Brasília, 27 (AE)- O deputado Jair Bolsonaro (PTB-RJ) foi o pivô, nesta manhã, de mais uma confusão envolvendo ofensas pessoais a homens públicos. Em discurso feito há pouco no plenário da Câmara, Bolsonaro acusou o líder do PT, José Genoíno
de ter delatado seus companheiros durante a guerrilha do Araguaia, ocorrida nos anos 70. Bolsonaro referia-se a uma entrevista veiculada nesta manhã, no programa Bom Dia Brasil, da TV Globo, na qual Genoíno falava sobre a guerrilha, tortura e concluiu afirmando que não se deveria tentar mudar nenhum regime pela luta armada. Bolsonaro disse que Genoíno falou na entrevista que foi preso armado. "Pelo manual da guerrilha, quem é pego armado morre lutando e não delatando", afirmou Bolsonaro.
Segundo o parlamentar, Genoíno teria delatado seus companheiros sem que fosse preciso levar sequer um tapa na cara. Avisado do pronunciamento por seus companheiros de partido, Genoíno foi ao plenário e rebateu as ofensas, na presença de Bolsonaro, pedindo regimentalmente que fossem retiradas as expressões ofensivas da ata da sessão de hoje. Segundo ele, a partir de agora suas relações com Bolsonaro serão apenas dentro da formalidade que exigem o decoro parlamentar. O líder do PT afirmou que quem defende a tortura sabe que todo cidadão quando está no pau-de-arara fica no fio da navalha, entre o que se fala e o que se preserva, para não prejudicar os companheiros. E que não se pode deixar de respeitar as pessoas que passaram por isso
prestando depoimentos em condições de incomunicabilidade e de tortura.
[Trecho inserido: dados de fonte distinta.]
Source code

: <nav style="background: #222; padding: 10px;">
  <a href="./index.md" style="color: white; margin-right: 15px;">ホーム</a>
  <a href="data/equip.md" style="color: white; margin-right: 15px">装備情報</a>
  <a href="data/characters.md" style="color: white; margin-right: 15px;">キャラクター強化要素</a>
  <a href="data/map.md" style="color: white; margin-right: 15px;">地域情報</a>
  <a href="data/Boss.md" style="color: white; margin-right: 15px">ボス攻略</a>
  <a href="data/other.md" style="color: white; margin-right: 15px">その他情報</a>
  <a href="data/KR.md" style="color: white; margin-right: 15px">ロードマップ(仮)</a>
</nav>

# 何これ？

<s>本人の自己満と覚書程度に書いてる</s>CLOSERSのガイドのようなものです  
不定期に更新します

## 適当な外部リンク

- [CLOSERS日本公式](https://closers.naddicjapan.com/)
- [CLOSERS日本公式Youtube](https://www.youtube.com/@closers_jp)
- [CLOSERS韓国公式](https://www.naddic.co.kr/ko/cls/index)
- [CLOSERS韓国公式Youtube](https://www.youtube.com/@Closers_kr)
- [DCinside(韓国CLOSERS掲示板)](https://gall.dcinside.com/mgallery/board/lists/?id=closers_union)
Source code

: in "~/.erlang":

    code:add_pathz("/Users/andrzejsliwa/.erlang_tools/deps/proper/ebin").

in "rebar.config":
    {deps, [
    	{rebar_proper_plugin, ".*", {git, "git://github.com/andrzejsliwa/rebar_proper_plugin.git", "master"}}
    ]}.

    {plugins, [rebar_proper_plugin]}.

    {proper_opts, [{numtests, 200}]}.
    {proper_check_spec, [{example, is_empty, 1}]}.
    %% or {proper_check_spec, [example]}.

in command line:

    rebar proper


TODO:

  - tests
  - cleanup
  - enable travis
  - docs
Segundo Genoíno, os arquivos do Superior Tribunal Militar registram que o depoimento dele teve gritos e choros. Emocionado, Genoíno disse que não se pode brincar com algo profundamente sério, e que nunca subiu na tribuna para falar sobre a vida pessoal ou militar de Bolsonaro. Genoíno disse que respeita muito as mulheres e homens que passaram pelo suplício da tortura e que não se deve julgar ninguém por ter enfrentado um regime terrorista. "Era legítimo pegar em armas e foi legítima a luta armada no campo e na cidade, porque aqueles eram anos de chumbo", disse Genoíno. O presidente da mesa ordenou que fossem retiradas as expressões ofensivas da ata da sessão e não deu a palavra a Bolsonaro quando este pediu a tréplica.